You can organize your icons on these Home pages by category, frequency of use, color, or whatever tickles your fancy.
Tip
Launchpad’s backdrop is a softly blurred version of your current Desktop picture. If the icons are still hard to read against it, press -B. With each press, you cycle through another version of that wallpaper: your original Desktop picture, the blurry version, a black-and-white version, and a blurry black-and-white version. One of those should do the trick.
The Launchpad just wouldn’t be like the iPad if it didn’t also let you organize your apps into folders. Folders let you organize your apps, de-emphasize the ones you don’t use often, and restore order to that horribly flat, multipage display of icons.
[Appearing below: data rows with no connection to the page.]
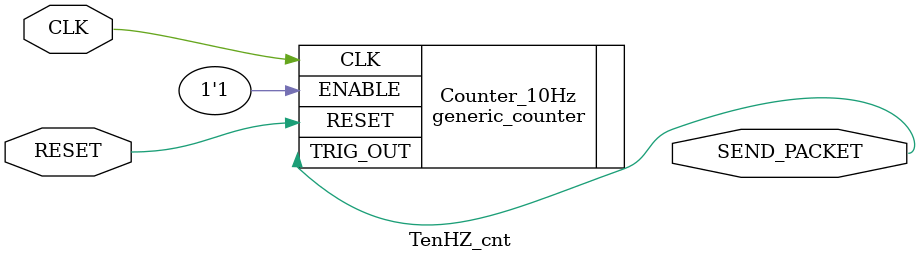
<source format=v>
`timescale 1ns / 1ps


module TenHZ_cnt(
    input CLK,
    input RESET,
    output SEND_PACKET
    );
    
   localparam [23:0] CLK_per_packet = 9999999; 
    
    // counter for generating SEND_PACKET signal with frequency of 10Hz
    generic_counter # (.COUNTER_WIDTH(24), // change
                     .COUNTER_MAX(CLK_per_packet)  // change
                     )
                     Counter_10Hz (
                     .CLK(CLK),
                     .RESET(RESET),
                     .ENABLE(1'b1),
                     .TRIG_OUT(SEND_PACKET)//,
                     //.COUNT(DecCount1)
                  );

endmodule

</source>
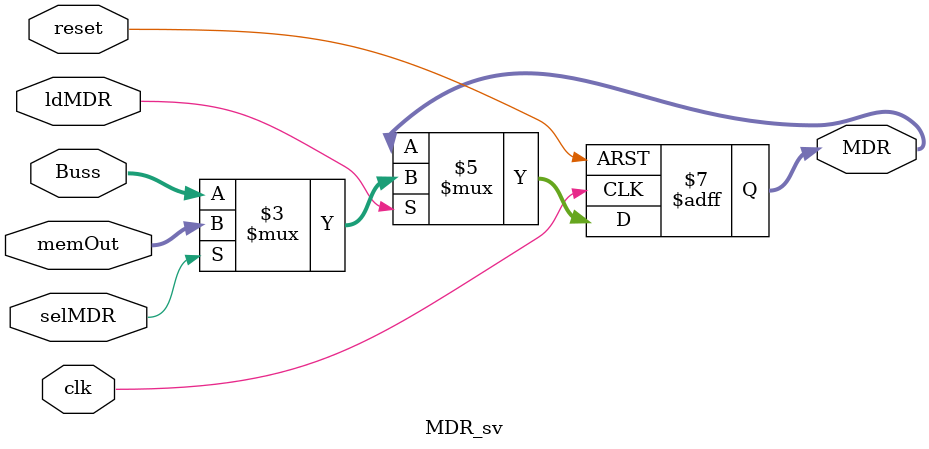
<source format=sv>
module Memory_sv(mdrOut, Buss, clk, reset, ldMAR, ldMDR, selMDR, memWE, enaMDR);

input [15:0] Buss;
input clk, reset, ldMAR, selMDR, ldMDR, memWE, enaMDR;

output [15:0] mdrOut;				 
logic [15:0] MARReg, memOut, mdrReg;

MAR_sv MAR0(Buss, clk, reset, ldMAR, MARReg);	  
MDR_sv MDR0(Buss, memOut, selMDR, clk, reset, ldMDR, mdrReg);

ts_driver tsMDR ( mdrReg, mdrOut, enaMDR );

//Make a typedef for this as well?
logic [15:0] my_memory [0:255];		

initial
begin  
$readmemb("Memory_fill.v", my_memory); 
end 
assign memOut = my_memory[MARReg]; 	   
always_ff @(posedge clk) 
begin		  	 
	 if (memWE == 1)
		my_memory[MARReg] <= mdrReg; 

end

endmodule
   

module MAR_sv(Buss, clk, reset, ldMAR, MAR);

input [15:0] Buss;
input clk, reset, ldMAR;
output logic [15:0] MAR;
 
  always_ff @(posedge clk or posedge reset) 
    if (reset == 1'b1) 										   
			MAR = 0; 
	else if (ldMAR)
			MAR = Buss;								 					
endmodule				


module MDR_sv(Buss, memOut, selMDR, clk, reset, ldMDR, MDR);

input [15:0] Buss, memOut;
input clk, reset, ldMDR, selMDR;
output logic [15:0] MDR;

  always_ff @(posedge clk or posedge reset) 
    if (reset == 1'b1) 										   
			MDR = 0; 
	else if (ldMDR)
			MDR = selMDR ? memOut : Buss;		
endmodule

</source>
To create a folder, drag one app’s icon on top of another. Lion puts both of them into a single new folder (Figure 4-4). If they’re the same kind of app, it even tries to figure out what category they both belong to—and names the new folder accordingly (“Music,” “Photos,” Games, or whatever). This new name is only a proposal; an editing window also appears so that you can type a custom name you prefer.
Figure 4-4. Once you’ve got a folder, you can open it just by clicking once. A special black panel sprouts from the folder icon, revealing its contents; the rest of the screen goes dim. Now you can drag the icons around inside it. You can also edit the folder’s name (click it first).
Take an app out of a folder by dragging its icon anywhere else on the screen. The other icons scoot aside to make room. If you remove all but one app from a folder, the folder disappears.
Move a folder around by dragging, as you would any other icon.
If you’ve downloaded some apps from the App Store, you’ll find a bonus feature here in Launchpad: They’re especially fun to delete.
Start by holding the mouse down on any icon until, after about a second, all the icons begin to—what’s the correct term?—wiggle. (If you have an iPhone, iPad, or iPod Touch, this should be familiar territory.)
At this point, you may notice that some of them have sprouted little red X’s. Those are the ones you downloaded from the App Store.
To delete an App Store program you don’t need anymore, click that X to make it say bye-bye—instantly and for good. It doesn’t even have a layover in the Trash.